The Club was founded as the Table Bay Yacht Club in 1905 and commenced operation as such in a waterside boatshed located some 50 to 60 metres northward of the foot of Loop Street. Surviving early vicissitudes, the club’s name was changed in 1914 to the Cape Yacht Club which incorporated the Alfred Rowing Club and shortly after we received the Royal Charter to become the Royal Cape Yacht Club.
Buffeted by change we moved from clubhouse to clubhouse, and it was not until the decade after the 2nd World War (1939 – 1945) that the shell of the present clubhouse came to be erected. It was added to when the local yachting boom – started by the first Trans-Atlantic Race from Cape Town to Rio de Janeiro in 1971 – took off and changed the Club from a small membership of around 300 to the present figure of some 3000.
Boat accommodation was forced to progress from swing moorings to the marina’s of today.

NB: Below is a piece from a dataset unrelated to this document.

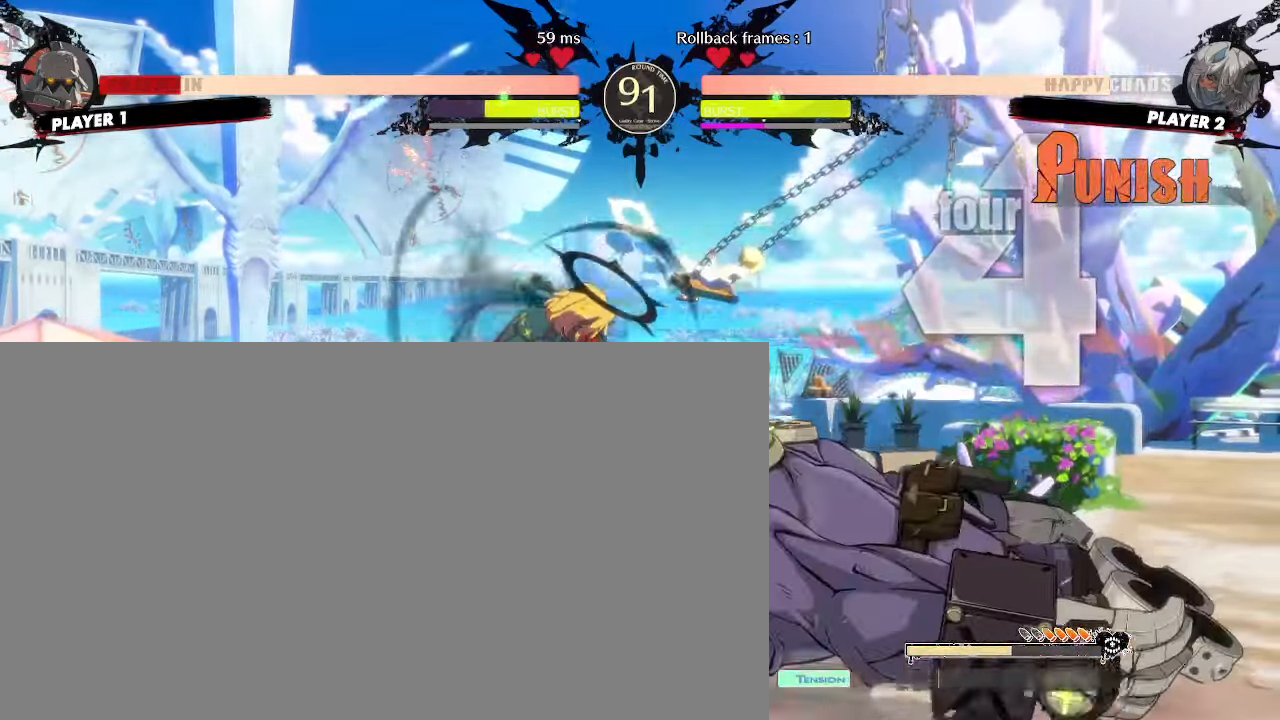
{"buttons": []}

Likewise control had to pass from amateur committees to the professional staff which you will find today.
The Royal Cape Yacht Club sits at the foot of Africa, a quiet enclave tucked away in the bustle of Cape Town’s docks. It is a prime location for sailors looking for respite from stormy weather and the club has hosted thousands of weary sailors over the years.

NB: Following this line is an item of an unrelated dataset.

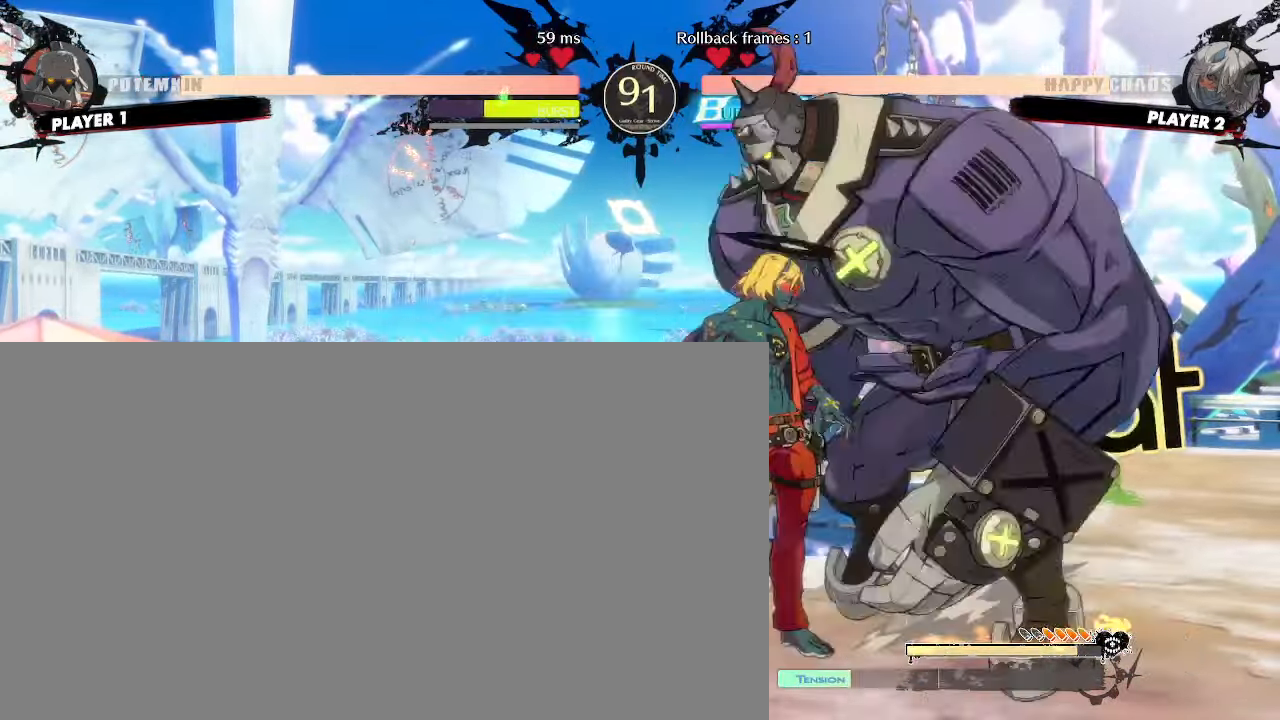
{"buttons": [], "events": [[100, "DPAD_RIGHT", "down"], [400, "DPAD_RIGHT", "up"]]}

The club itself is modest, a low-slung building that houses offices, a first class restaurant and a bar where more tall tales have been told than on any other patch of earth. Its relaxed atmosphere and view over crowded docks bustling with activity is a very pleasant way to while away a long lunch or a cozy, romantic dinner.
The Club hosts important sailing events including the Country’s premier keelboat regattas. The Cape to Rio and South Atlantic Races have been hosted by Royal Cape Yacht Club since inception in 1971. Other international events have included the Whitbread Race, the BT Global Challenge, The BOC Around Alone Race, the Volvo Race, The Lisbon Expo 98, Clippers, and the Hong Kong Challenge, to name but a few. Down the centuries, the Southern tip of the African continent, has extended a welcome to seafarers, gaining for the city the soubriquet of the “Tavern of the Seas”

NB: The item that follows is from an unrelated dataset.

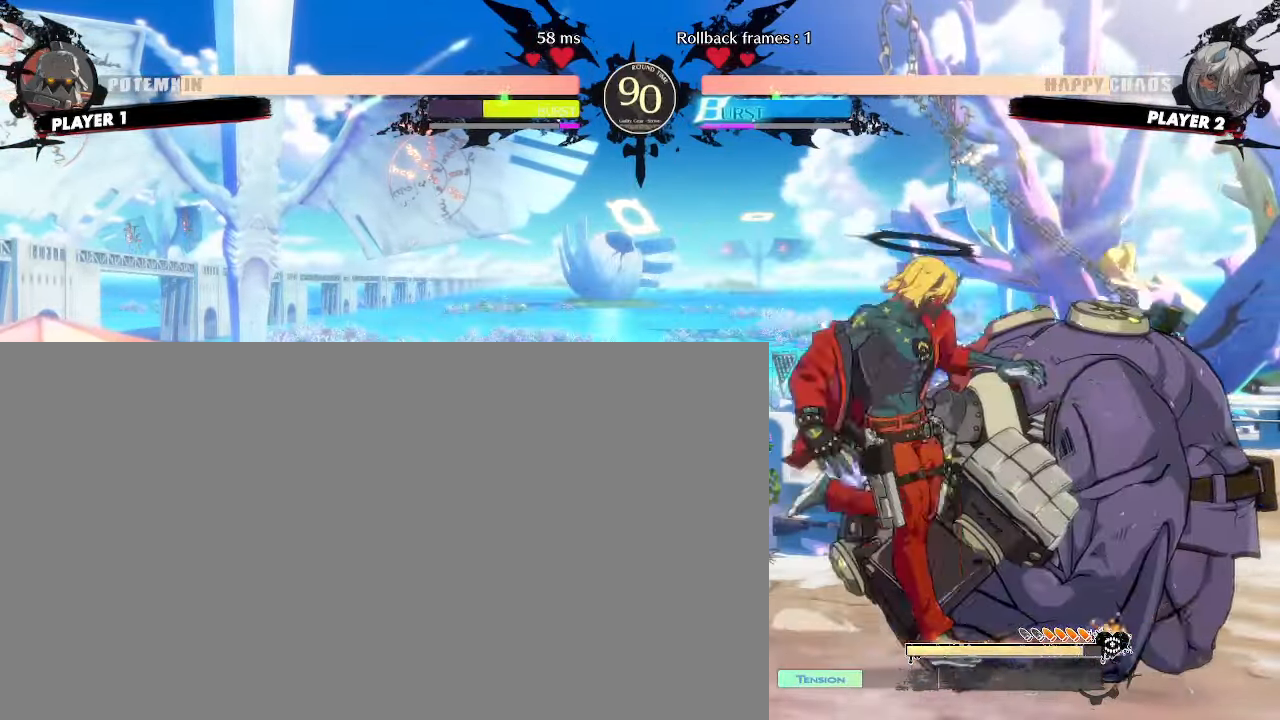
{"buttons": [], "events": [[200, "DPAD_DOWN", "down"], [300, "DPAD_RIGHT", "down"], [350, "DPAD_DOWN", "up"], [400, "DPAD_RIGHT", "up"]]}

The Club has a Development Sail Training program which has been in operation for several years. We have now teamed up with Izivunguvungu in Simon’s Town and between the two organisations have trained quite a few young sailors who are now competing in major offshore races.
Throughout all these changes the spirit of the Club of which we are so proud has been maintained and handed down in a tradition which has survived the changes time has imposed on us.